Turkey's parliament speaker on Wednesday marked the 105th anniversary of the Çanakkale Victory and Martyrs' Day and commemorated the fallen soldiers who lost their lives during naval and ground battles in Çanakkale, also known as the Gallipoli Campaign, during World War I.
The victory at Çanakkale, a pivotal battle for Turkish forces in northwestern Turkey, was "a huge epic, and enormous resistance that rewrote history," said Mustafa Şentop in a statement.
"Çanakkale is a place where a nation which [others] wanted to ignore before history was reborn from its ashes," he said.
He added: "Çanakkale is a consciousness, faith and will [of the Turkish nation]."
Şentop also commemorated Mustafa Kemal Ataturk, the founder of the Turkish Republic, and martyrs during battles in Çanakkale in World War I.
- GALLIPOLI CAMPAIGN
Tens of thousands of soldiers died in one of the world's most ferocious battles 105 years ago in the Gallipoli Campaign in Ottoman Turkey during World War I.
The battle stretched from April 25, 1915 to Jan. 9, 1916.
Britain and France wanted to secure their ally Russia, as the Gallipoli peninsula provides a sea route to what was then the Russian Empire.
Their aim was to capture the capital of the Ottoman Empire, Istanbul.
The events leading up to the momentous battle started in February 1915, when Britain and France decided to launch the Gallipoli Campaign to knock the Ottoman Empire out of the war as quickly as possible by reaching and capturing Istanbul.
The Allied Forces started their attack on March 18-the day commemorated as Çanakkale Naval Victory Day-but the waters were filled with a network of mines laid by Ottoman vessels and some greatest battleships sank as a result.
On April 25, 1915, nine months into World War I, Allied soldiers landed on the shores of the Gallipoli Peninsula. The troops were there as part of a plan to open the Çanakkale Strait on Turkey's Aegean coast to Allied fleets, allowing them to threaten Istanbul.
Turks repelled a naval attack, and there were many casualties on both sides during the eight-month offensive. When the land campaign also failed, the invading forces withdrew.
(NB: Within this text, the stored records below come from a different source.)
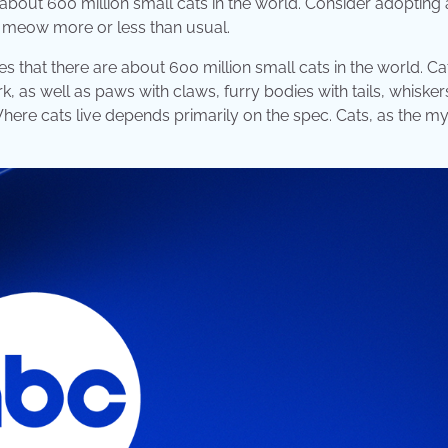
about 600 million small cats in the world. Consider adopting
ay meow more or less than usual.
s that there are about 600 million small cats in the world. C
rk, as well as paws with claws, furry bodies with tails, whisker
 Where cats live depends primarily on the spec. Cats, as the m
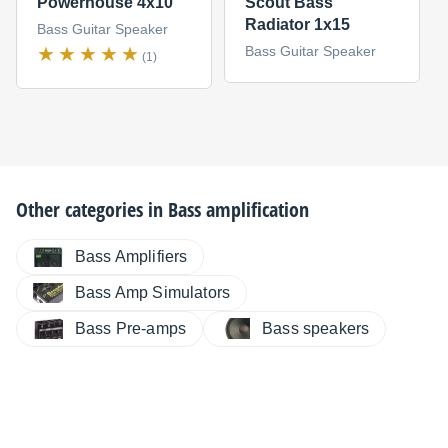
Powerhouse 4x10
Scout Bass
Radiator 1x15
Bass Guitar Speaker
Bass Guitar Speaker
(1)
Other categories in
Bass amplification
Bass Amplifiers
Bass Amp Simulators
Bass Pre-amps
Bass speakers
The Allied Forces encountered strong and courageous resistance from the Turks, and the campaign turned out to be a costly failure. Tens of thousands of Turkish nationals and soldiers died, along with tens of thousands of Europeans, plus around 7,000-8,000 Australians and nearly 3,000 New Zealanders.
Victory against the Allied forces boosted the morale of the Turkish side, which then went on to wage a war of independence in 1919-1922, and eventually formed a republic in 1923 from the ashes of the old empire.